Pourquoi je soutiens « Gauche Libérale »
Quand Edouard m’a proposé il y a deux ans de fonder à ses côtés Alternative
Libérale et de prendre en main la communication du parti, il était clair que
nous n’allions pas créer un nouveau parti de droite sur le modèle de Démocratie
Libérale. Au contraire, il s’agissait de tirer les leçons des impasses du passé
et de fonder un mouvement d’un type nouveau, déterminé à transformer l’image
que les Français se font du libéralisme.
J’avais adhéré un an plus tôt à Liberté Chérie, après avoir entendu Sabine
sur une radio refuser le qualificatif de droite, saluer Bernard Kouchner et
revendiquer la présence dans l’association de libéraux de gauche. C’est la
première fois que j’entendais cette expression en France. Ayant un temps pensé
m’engager, sans trop d’illusion, auprès des radicaux de gauche, c’est avec
enthousiasme que je pris ma carte à LC et fit la connaissance de ce couple
incroyable.
Mais cet enthousiasme devait être bientôt mis en difficulté. Ma déception
fut grande devant le poujadisme et le simplisme de nombreux adhérents de
Liberté Chérie, plus soucieux de casser du syndicaliste et de supprimer l’ISF
que de libertés individuelles et de démocratie. Participant à une campagne
téléphonique pour inviter les militants à participer à une manifestation
anticastriste, je compris qu’il ne devait pas y avoir beaucoup de libéraux
authentiques dans les fichiers de l’association, en tout cas fort peu qui se
souciaient de la liberté des cubains. Enfin, la rencontre de plusieurs
militants du FN lors de manifestations de Liberté Chérie vint à bout de ce
qu’il restait de mon enthousiasme initial.

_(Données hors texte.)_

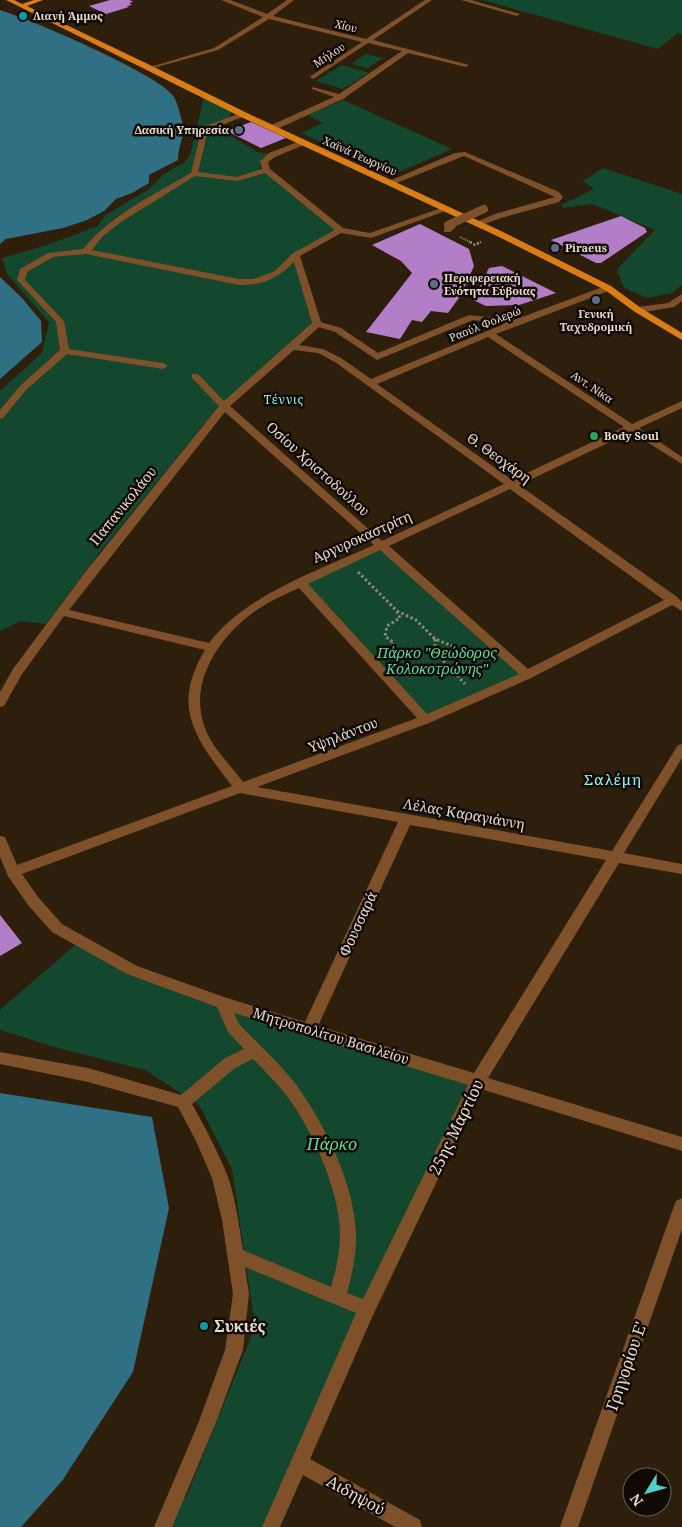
<svg xmlns="http://www.w3.org/2000/svg" width="682" height="1527" viewBox="0 0 682 1527" font-family="'Noto Serif',serif">
<rect width="100%" height="100%" fill="#2e1f0c"/>
<path fill="#13472e" d="M482,0H682V34L678,33L658,49Z
M366,54L383,58L368,68L351,64Z
M342,65L369,73L343,89L316,81Z
M204,97L232,111L222,131L258,152L269,154L261,159L260,168L336,230L294,255L312,324L218,407L100,552L46,624L21,621L0,631V391L42,353L49,322L7,274L2,258L47,245L98,226L104,216L148,190L164,174L185,162L190,155Z
M343,100L452,149L392,175L301,133L323,123L308,115Z
M603,168L682,194V285L672,293L647,298L624,288L617,269L655,230L592,204L563,208L561,205L594,189L583,181Z
M381,546L527,675L425,720L300,582Z
M80,941L132,970L477,1082L271,1527H157L186,1497L255,1327L232,1169L199,1105L145,1070L58,1048L0,1030V1010Z"/>
<path fill="#2f7084" d="M0,10C30,19 161,75 174,97C177,101 184,127 184,130C182,141 178,149 178,160L149,175V183L132,193L116,199L104,211L87,220L63,228L6,239L0,244Z
M0,277L22,298L41,321L42,342L0,379Z
M0,1093L152,1117L169,1208L133,1372L62,1481L21,1527H0Z"/>
<path fill="#b27ec8" d="M110,0H130L133,2L129,3L132,5L127,6L129,7L106,14L89,6Z
M251,122L286,138L261,148L227,131Z
M621,216L645,228L647,232L601,263H596L551,240Z
M420,224L469,249L474,266L461,295L448,313L431,311L422,322L412,320L400,339L366,332L412,273L401,261L372,245Z
M502,266L556,293L519,305L486,306L473,300L489,268Z
M0,915L22,943L0,956Z"/>
<g fill="none" stroke-linecap="round" stroke-linejoin="round">
<path stroke="#928577" stroke-width="2" stroke-dasharray="1 1" stroke-linecap="butt" d="M460,237L472,243
M478,243L481,242"/>
<path stroke="#928577" stroke-width="2.5" stroke-dasharray="2 2" stroke-linecap="butt" d="M470,242L475,245L481,242"/>
<path stroke="#928577" stroke-width="3" stroke-dasharray="2.5 2.5" stroke-linecap="butt" d="M358,572L397,611L416,620L435,639L462,650
M435,639V652L465,684
M387,654L394,643L385,636L387,626L400,618L397,612"/>
<path fill="#7e512a" fill-rule="evenodd" d="M221,0H230L267,14L287,0H294L273,16L366,39L425,0H432L373,40L469,65L466,67L408,53L343,99L275,130H269V126L334,97L312,89V87L339,94L402,51L368,43L313,79L310,77L311,76L362,42L269,19L218,50L150,69V67L214,48L263,17Z
M461,0H471L520,14L517,16Z
M241,113L248,115L208,130L198,172L237,177L262,169L260,161L269,153L303,140L307,142L306,144L275,157L268,162L270,169L343,228L370,233L444,207L451,209L371,238L341,233L300,256L321,322L341,328L378,353L469,315L514,320L608,285L612,288L611,290L496,334L632,424L682,401V408L639,428L682,457V464L631,432L519,485L677,597L682,602V611L672,605L531,678L429,723L257,787L612,851L678,745L682,744V758L624,853L682,864V874L619,863L488,1078L682,1137V1151L481,1089L373,1315L310,1459L420,1520L422,1527H395L303,1475L280,1527H262L356,1313L245,1267L249,1294L243,1350L215,1425L172,1527H154L198,1424L225,1350L233,1294L222,1220L212,1178L196,1141L178,1107L88,1082L0,1064V1052L88,1068L181,1095L225,1058L244,1049L228,1032L217,1007L127,974L52,932L28,905L8,876L0,857V836L5,837L17,865L232,786C196,739 170,708 205,650L64,616L22,674L4,706L0,707V692L13,669L86,571L219,406L192,378V374H198L224,401L312,323L294,262C277,279 263,285 239,285L86,254L53,257L27,272L25,280L64,321L69,349L163,363L168,366L163,369L67,354L26,390L3,418L0,419V410L20,386L60,350L56,322L17,280L20,269L48,253L83,249C111,215 153,195 191,173L202,127ZM265,173L335,230L293,253L275,271L253,279H239L92,250L102,237L121,222L195,176L237,181ZM473,320L504,324L371,379L341,358L323,349L299,345L319,327L335,332L377,360ZM488,337L624,427L512,480L377,384ZM294,350L318,353L335,362L504,484L382,541L230,406ZM225,412L374,545C320,570 246,594 209,643L69,610ZM510,489L664,600L528,669L389,546ZM380,550L519,674L427,714L308,584ZM299,588L417,718L243,782C229,763 209,745 203,722C189,674 228,625 268,603C278,597 289,593 299,588ZM240,793L398,822L305,1022L224,997L137,966L62,924L38,897L22,874ZM410,825L606,860L474,1073L318,1026ZM234,1013L468,1085L363,1299L347,1293C352,1274 357,1253 356,1233C354,1183 324,1122 294,1082C278,1062 257,1043 239,1024ZM253,1059C263,1069 273,1079 282,1090C310,1123 340,1191 340,1234C340,1252 336,1270 331,1287L243,1250C239,1226 236,1200 228,1177C218,1152 205,1127 192,1104L235,1068Z
M465,152L559,192L563,197L559,202L501,218L479,226L475,224L476,222L495,214L555,197L464,156L394,184L387,182L455,153Z
M445,223H451L456,227L450,232H444Z
M682,294V301L674,307L638,313L634,310L638,307L668,303Z
M682,1198V1229L578,1527H560L674,1206L676,1201Z"/>
<path fill="#da7d14" fill-rule="evenodd" d="M6,0H14L22,4L34,0H43L27,6L154,67L247,113L503,232L611,286L641,308L682,333V340L635,312L605,290L497,236L241,117Z"/>
<path stroke="#7e512a" stroke-width="8" d="M448,225L484,209"/>
</g>
<g fill="#0f9aa8" stroke="#110a04" stroke-width="2">
<circle cx="23" cy="16" r="5"/>
<circle cx="204" cy="1326" r="5"/>
</g>
<g fill="#5c6f8a" stroke="#110a04" stroke-width="2">
<circle cx="239" cy="130" r="5"/>
<circle cx="555" cy="248" r="5"/>
<circle cx="434" cy="284" r="5"/>
<circle cx="596" cy="300" r="5"/>
</g>
<circle fill="#2e9e5b" stroke="#110a04" stroke-width="2" cx="594" cy="436" r="5"/>
<g text-anchor="middle" stroke-width="5" stroke-linejoin="round" paint-order="stroke">
<g font-size="11" font-weight="bold" fill="#e6dbd0" stroke="#110a04" text-anchor="start">
<text x="33" y="20">Λιανή Άμμος</text>
<text x="229" y="134" text-anchor="end">Δασική Υπηρεσία</text>
<text x="565" y="252">Piraeus</text>
<text x="444" y="282">Περιφερειακή<tspan x="444" dy="13">Ενότητα Εύβοιας</tspan></text>
<text x="596" y="318" text-anchor="middle">Γενική<tspan x="596" dy="13">Ταχυδρομική</tspan></text>
<text x="604" y="440">Body Soul</text>
</g>
<g font-size="11" fill="#e6dbd0" stroke="#110a04">
<text transform="translate(346 26) rotate(14)" y="4">Χίου</text>
<text transform="translate(329 55) rotate(-33)" y="4">Μήλου</text>
<text transform="translate(360 156) rotate(24)" y="4">Χαϊνά Γεωργίου</text>
<text transform="translate(485 324) rotate(-22)" y="4">Ραούλ Φολερώ</text>
<text transform="translate(592 387) rotate(34)" y="4">Αντ. Νίκα</text>
</g>
<g font-size="12" letter-spacing="1" fill="#8cf8f7" stroke="#110a04">
<text x="284" y="404">Τέννις</text>
</g>
<g font-size="14" fill="#e6dbd0" stroke="#110a04">
<text transform="translate(499 458) rotate(36)" y="5">Θ. Θεοχάρη</text>
<text transform="translate(318 469) rotate(42)" y="5">Οσίου Χριστοδούλου</text>
<text transform="translate(123 506) rotate(-51)" y="5">Παπανικολάου</text>
<text transform="translate(362 537) rotate(-24)" y="5">Αργυροκαστρίτη</text>
<text transform="translate(343 735) rotate(-21)" y="5">Υψηλάντου</text>
<text transform="translate(464 814) rotate(10)" y="5">Λέλας Καραγιάννη</text>
<text transform="translate(358 924) rotate(-65)" y="5">Φουσσαρά</text>
<text transform="translate(331 1036) rotate(17)" y="5">Μητροπολίτου Βασιλείου</text>
</g>
<g font-size="14" font-style="italic" fill="#57dc9a" stroke="#110a04">
<text x="437" y="658">Πάρκο "Θεώδορος<tspan x="437" dy="16">Κολοκοτρώνης"</tspan></text>
</g>
<g font-size="15" letter-spacing="1" fill="#8cf8f7" stroke="#110a04">
<text x="613" y="785">Σαλέμη</text>
</g>
<g font-size="16" fill="#e6dbd0" stroke="#110a04">
<text transform="translate(456 1127) rotate(-64)" y="6">25ης Μαρτίου</text>
<text transform="translate(626 1366) rotate(-71)" y="6">Γρηγορίου Ε'</text>
<text transform="translate(356 1495) rotate(29)" y="6">Αιδηψού</text>
</g>
<g font-size="16" font-style="italic" fill="#57dc9a" stroke="#110a04">
<text x="332" y="1150">Πάρκο</text>
</g>
<g font-size="16" font-weight="bold" fill="#e6dbd0" stroke="#110a04" text-anchor="start">
<text x="214" y="1332">Συκιές</text>
</g>
</g>
<g transform="translate(647 1492) rotate(233)"><circle r="24" fill="#110a04" stroke="#665e56"/>
<path d="M0-4L9 19L0 12L-9 19Z" fill="#52cdcc"/>
<text y="-8" font-size="14" font-weight="bold" text-anchor="middle" fill="#e6dbd0">N</text>
</g>
</svg>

Je n’ai jamais tu mon étonnement et ma réprobation devant ces dérives,
appelant sans relâche à une évolution du positionnement de l’association afin
qu’elle revienne à ses principes fondateurs. C’est sur cette base qu’Edouard me
proposa de participer à l’aventure AL et que je rendis ma carte à LC.

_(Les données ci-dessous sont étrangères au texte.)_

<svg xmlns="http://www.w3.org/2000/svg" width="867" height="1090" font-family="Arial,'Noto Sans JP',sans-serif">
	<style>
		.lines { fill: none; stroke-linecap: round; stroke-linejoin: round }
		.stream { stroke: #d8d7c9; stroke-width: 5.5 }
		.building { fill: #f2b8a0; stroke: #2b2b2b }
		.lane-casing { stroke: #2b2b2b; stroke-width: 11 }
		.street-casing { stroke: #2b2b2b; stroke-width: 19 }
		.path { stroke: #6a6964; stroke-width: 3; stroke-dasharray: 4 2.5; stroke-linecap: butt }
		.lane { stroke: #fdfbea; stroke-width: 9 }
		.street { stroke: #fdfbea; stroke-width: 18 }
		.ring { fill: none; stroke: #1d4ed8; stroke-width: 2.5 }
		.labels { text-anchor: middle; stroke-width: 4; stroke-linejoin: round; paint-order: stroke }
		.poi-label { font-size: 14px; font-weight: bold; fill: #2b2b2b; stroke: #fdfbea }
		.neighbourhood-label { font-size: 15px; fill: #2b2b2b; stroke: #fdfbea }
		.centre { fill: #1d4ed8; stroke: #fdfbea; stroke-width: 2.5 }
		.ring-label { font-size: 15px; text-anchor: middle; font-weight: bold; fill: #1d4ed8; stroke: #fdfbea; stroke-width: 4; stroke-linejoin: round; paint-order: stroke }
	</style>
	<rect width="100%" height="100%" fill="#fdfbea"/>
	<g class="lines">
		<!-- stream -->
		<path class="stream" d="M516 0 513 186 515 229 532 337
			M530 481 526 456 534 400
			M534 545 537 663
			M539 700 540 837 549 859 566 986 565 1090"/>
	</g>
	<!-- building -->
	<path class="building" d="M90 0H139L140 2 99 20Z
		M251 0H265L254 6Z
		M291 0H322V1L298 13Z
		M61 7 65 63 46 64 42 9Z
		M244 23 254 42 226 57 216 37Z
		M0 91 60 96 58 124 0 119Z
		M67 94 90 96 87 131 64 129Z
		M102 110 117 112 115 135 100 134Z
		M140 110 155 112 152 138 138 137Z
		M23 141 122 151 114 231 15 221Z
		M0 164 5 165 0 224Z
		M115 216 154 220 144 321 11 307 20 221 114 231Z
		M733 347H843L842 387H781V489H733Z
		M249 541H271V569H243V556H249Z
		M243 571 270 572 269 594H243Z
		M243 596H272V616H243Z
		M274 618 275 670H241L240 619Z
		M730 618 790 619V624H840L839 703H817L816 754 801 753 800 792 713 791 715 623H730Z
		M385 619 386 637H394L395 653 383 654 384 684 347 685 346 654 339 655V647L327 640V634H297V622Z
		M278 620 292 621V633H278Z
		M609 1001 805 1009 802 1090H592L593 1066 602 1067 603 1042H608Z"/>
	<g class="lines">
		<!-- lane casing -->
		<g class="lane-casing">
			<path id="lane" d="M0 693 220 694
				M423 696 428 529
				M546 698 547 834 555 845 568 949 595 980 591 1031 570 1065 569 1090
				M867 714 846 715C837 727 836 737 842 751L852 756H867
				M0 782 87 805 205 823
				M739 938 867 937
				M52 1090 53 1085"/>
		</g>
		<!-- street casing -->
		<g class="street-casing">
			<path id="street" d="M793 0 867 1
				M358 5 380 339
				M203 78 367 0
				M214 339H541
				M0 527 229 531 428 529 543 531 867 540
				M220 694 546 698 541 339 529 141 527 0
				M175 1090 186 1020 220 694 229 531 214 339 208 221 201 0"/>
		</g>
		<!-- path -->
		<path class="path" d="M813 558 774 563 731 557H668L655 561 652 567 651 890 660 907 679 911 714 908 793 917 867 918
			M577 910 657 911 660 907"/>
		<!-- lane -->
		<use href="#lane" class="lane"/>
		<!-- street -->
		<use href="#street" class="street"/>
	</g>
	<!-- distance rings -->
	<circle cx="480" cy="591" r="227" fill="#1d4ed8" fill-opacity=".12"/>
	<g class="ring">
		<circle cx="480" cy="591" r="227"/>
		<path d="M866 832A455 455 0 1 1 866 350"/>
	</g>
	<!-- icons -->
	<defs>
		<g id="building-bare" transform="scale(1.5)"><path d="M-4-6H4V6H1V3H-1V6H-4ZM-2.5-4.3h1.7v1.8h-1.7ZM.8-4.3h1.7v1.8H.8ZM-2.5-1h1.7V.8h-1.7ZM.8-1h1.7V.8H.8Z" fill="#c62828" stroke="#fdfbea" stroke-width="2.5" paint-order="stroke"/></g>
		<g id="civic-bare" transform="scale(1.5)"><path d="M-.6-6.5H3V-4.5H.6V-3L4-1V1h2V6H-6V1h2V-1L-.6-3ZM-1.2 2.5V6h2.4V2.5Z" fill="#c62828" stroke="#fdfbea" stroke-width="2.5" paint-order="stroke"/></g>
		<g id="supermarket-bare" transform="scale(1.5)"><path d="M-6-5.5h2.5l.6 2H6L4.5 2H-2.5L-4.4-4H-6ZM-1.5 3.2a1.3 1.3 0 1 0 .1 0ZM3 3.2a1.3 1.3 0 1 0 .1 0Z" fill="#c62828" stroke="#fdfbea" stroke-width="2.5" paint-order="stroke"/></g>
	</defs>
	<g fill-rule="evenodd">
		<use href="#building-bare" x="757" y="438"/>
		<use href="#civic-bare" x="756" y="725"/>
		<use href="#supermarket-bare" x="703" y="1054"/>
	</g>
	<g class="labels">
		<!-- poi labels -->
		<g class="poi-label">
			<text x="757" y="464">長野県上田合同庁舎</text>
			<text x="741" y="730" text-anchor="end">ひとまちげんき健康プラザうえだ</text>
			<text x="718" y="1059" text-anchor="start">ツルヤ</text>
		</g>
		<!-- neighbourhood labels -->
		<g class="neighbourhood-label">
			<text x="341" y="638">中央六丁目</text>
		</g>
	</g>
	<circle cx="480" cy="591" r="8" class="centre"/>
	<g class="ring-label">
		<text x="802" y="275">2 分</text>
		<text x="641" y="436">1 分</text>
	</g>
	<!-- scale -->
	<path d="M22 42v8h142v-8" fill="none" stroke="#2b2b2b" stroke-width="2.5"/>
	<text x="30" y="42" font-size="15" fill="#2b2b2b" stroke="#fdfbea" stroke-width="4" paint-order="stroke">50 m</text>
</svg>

Deux ans de travail et un échec électoral plus tard, la tentation est forte
pour certains de remettre en cause l’approche originale imaginée par les
fondateurs, quitte à jeter le bébé avec l’eau du bain.
Ainsi, nous nous serions trop éloignés de la ligne « historique »
du madelinisme, défendue par les associations libérales « historiques »,
nous aurions déstabilisé notre « électorat naturel » en prenant des
positions radicales sur les libertés individuelles, nous aurions cédé à la
social-démocratie en préférant Bayrou à Sarkozy, ou en ne succombant pas à
l’anti-syndicalisme pavlovien.
Et tout ça, nous l’aurions fait dans l’espoir vain de parler à des électeurs
fantômes, dont il serait acquit qu’ils ne sont pas libéraux, j’ai nommé les
jeunes urbains.
Pourtant, la nouvelle génération des villes, qu’on appelle un peu vite
bobos, est pétrie de valeurs humanistes, d’antiracisme, d’internationalisme,
des lumières démocratiques de 1789 et de l’esprit libertaire hérité de mai 68.
S’ils votent à gauche, c’est par générosité ou au nom de leurs libertés,
certainement pas pour nationaliser les entreprises ou contester le
libre-échange.
Ils savent l’impasse du socialisme, sont nés avec Internet et l’Europe sans
frontières, n’ont jamais été syndiqués et ne connaissent du marxisme que
l’effigie pop du « Che ». Leur boulot, c’est les stages payés au
lance-pierre et un CDI au SMIC pour meilleur horizon. Ils ne misent pas un
kopek sur leurs chances de toucher une retraite, sont lassés des contrôles
d’identité à répétition et réfléchissent à s’exiler à Londres, Prague ou
Barcelone, quelque part où « ça bouge ».